For a sequence of length $T$, the recurrence creates a graph of depth $T$.

For example:

- 10 tokens → depth 10
- 1000 tokens → depth 1000

Thus RNNs are effectively extremely deep networks.

This explains why:

- gradients may vanish,
- gradients may explode,
- long-range dependencies are difficult,
- optimization becomes unstable for long sequences.

These issues motivated the development of gated recurrent networks and attention mechanisms.

### Computational Complexity

Suppose:

- sequence length: $T$
- hidden dimension: $h$

At each step, recurrent computation performs approximately:

$$
O(h^2)
$$

operations for the recurrent matrix multiplication.

Processing the full sequence costs approximately:

$$
O(Th^2).
$$

A key limitation of recurrent models is sequential dependence:

$$
h_t \text{ requires } h_{t-1}.
$$

This prevents full parallelization across time steps.

Transformers later addressed this limitation by replacing recurrence with attention, allowing parallel sequence processing.

### A Minimal Recurrent Cell

A recurrent cell can be implemented directly.

Example:

```python id="hq9mx9"
class SimpleRNNCell(nn.Module):
    def __init__(self, input_size, hidden_size):
        super().__init__()

        self.W_xh = nn.Linear(input_size, hidden_size)
        self.W_hh = nn.Linear(hidden_size, hidden_size)

    def forward(self, x_t, h_prev):
        h_t = torch.tanh(
            self.W_xh(x_t) +
            self.W_hh(h_prev)
        )
        return h_t
```

Sequence processing:

```python id="eqt5x3"
cell = SimpleRNNCell(16, 32)

x = torch.randn(8, 20, 16)

h = torch.zeros(8, 32)

outputs = []

for t in range(20):
    h = cell(x[:, t, :], h)
    outputs.append(h)
```

This explicit implementation reveals the underlying mechanics hidden inside higher-level recurrent modules.

### Summary

Recurrent computation introduces memory into neural networks through a hidden state updated across sequence positions.
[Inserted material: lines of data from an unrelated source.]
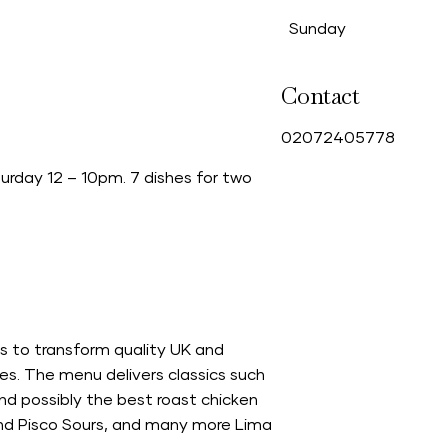
Sunday
Contact
0
2072405778
rday 12 – 10pm. 7 dishes for two
s to transform quality UK and
es. The menu delivers classics such
and possibly the best roast chicken
 and Pisco Sours, and many more Lima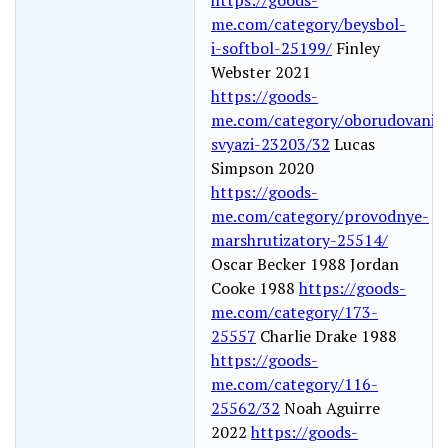
me.com/category/beysbol-
i-softbol-25199/
Finley
Webster 2021
https://goods-
me.com/category/oborudovanie
svyazi-23203/32
Lucas
Simpson 2020
https://goods-
me.com/category/provodnye-
marshrutizatory-25514/
Oscar Becker 1988 Jordan
Cooke 1988
https://goods-
me.com/category/173-
25557
Charlie Drake 1988
https://goods-
me.com/category/116-
25562/32
Noah Aguirre
2022
https://goods-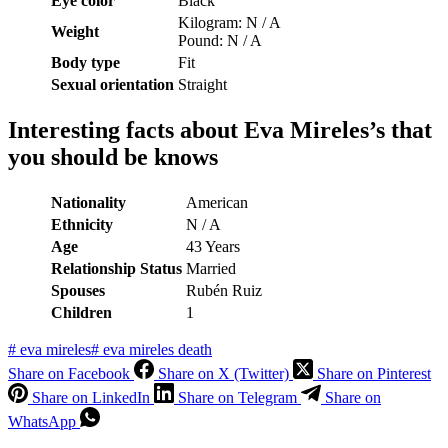
Eye color
Black
Kilogram: N / A
Weight
Pound: N / A
Body type
Fit
Sexual orientation
Straight
Interesting facts about
Eva Mireles’s that
you should be knows
Nationality
American
Ethnicity
N / A
Age
43 Years
Relationship Status
Married
S
pouses
Rubén Ruiz
C
hildren
1
#
eva mireles
#
eva mireles death
Share on Facebook
Share on X (Twitter)
Share on Pinterest
Share on LinkedIn
Share on Telegram
Share on
WhatsApp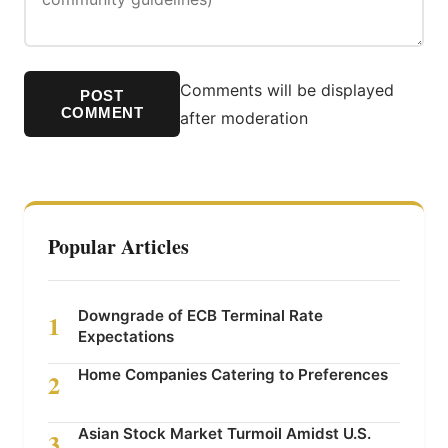
Comments will be displayed
POST
COMMENT
after moderation
Popular Articles
Downgrade of ECB Terminal Rate
1
Expectations
Home Companies Catering to Preferences
2
Asian Stock Market Turmoil Amidst U.S.
3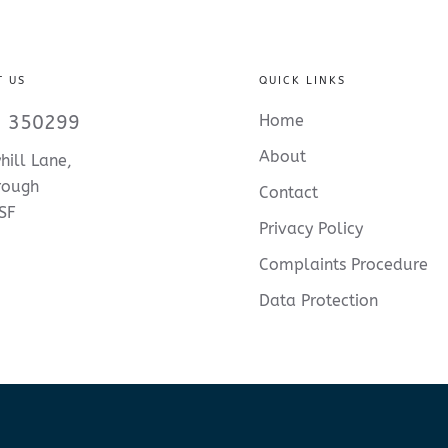
T US
QUICK LINKS
 350299
Home
About
hill Lane,
rough
Contact
SF
Privacy Policy
Complaints Procedure
Data Protection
At each time step, the model combines the current input with the previous hidden state to produce a new representation. The same parameters are reused at every step, allowing recurrent networks to process sequences of arbitrary length.
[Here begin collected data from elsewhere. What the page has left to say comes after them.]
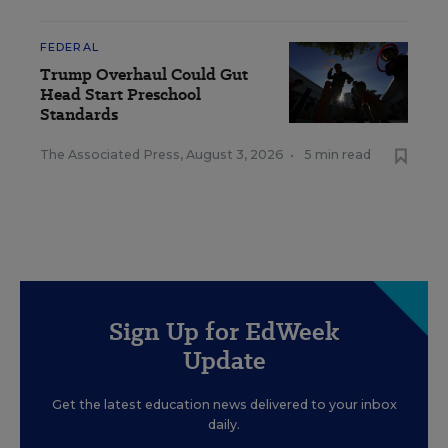
FEDERAL
Trump Overhaul Could Gut
Head Start Preschool
Standards
The Associated Press
,
August 3, 2026
•
5 min read
Sign Up for EdWeek
Update
Get the latest education news delivered to your inbox
daily.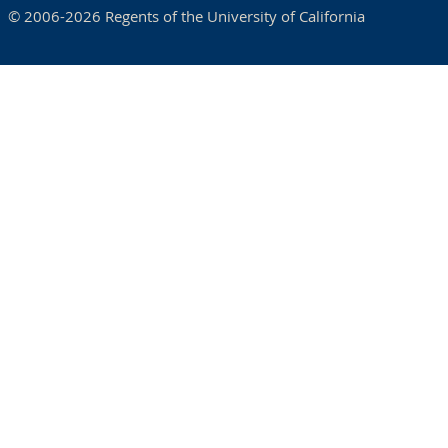
© 2006-2026 Regents of the University of California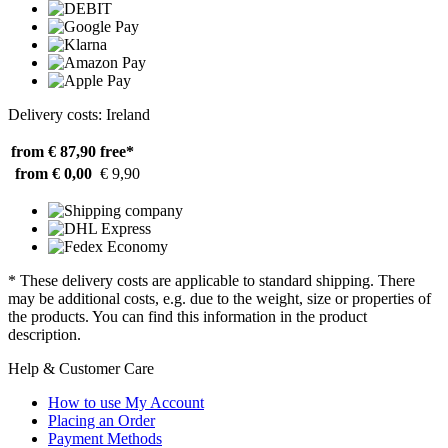
Delivery costs: Ireland
from € 87,90
free*
from € 0,00
€ 9,90
* These delivery costs are applicable to standard shipping. There
may be additional costs, e.g. due to the weight, size or properties of
the products. You can find this information in the product
description.
Help & Customer Care
How to use My Account
Placing an Order
Payment Methods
Unrolling recurrence through time reveals that recurrent networks are deep computational graphs. This gives them expressive power for sequential data, but also creates optimization difficulties such as vanishing and exploding gradients.

The next section studies how gradients propagate through recurrent computation and why long-range dependency learning becomes difficult in standard RNNs.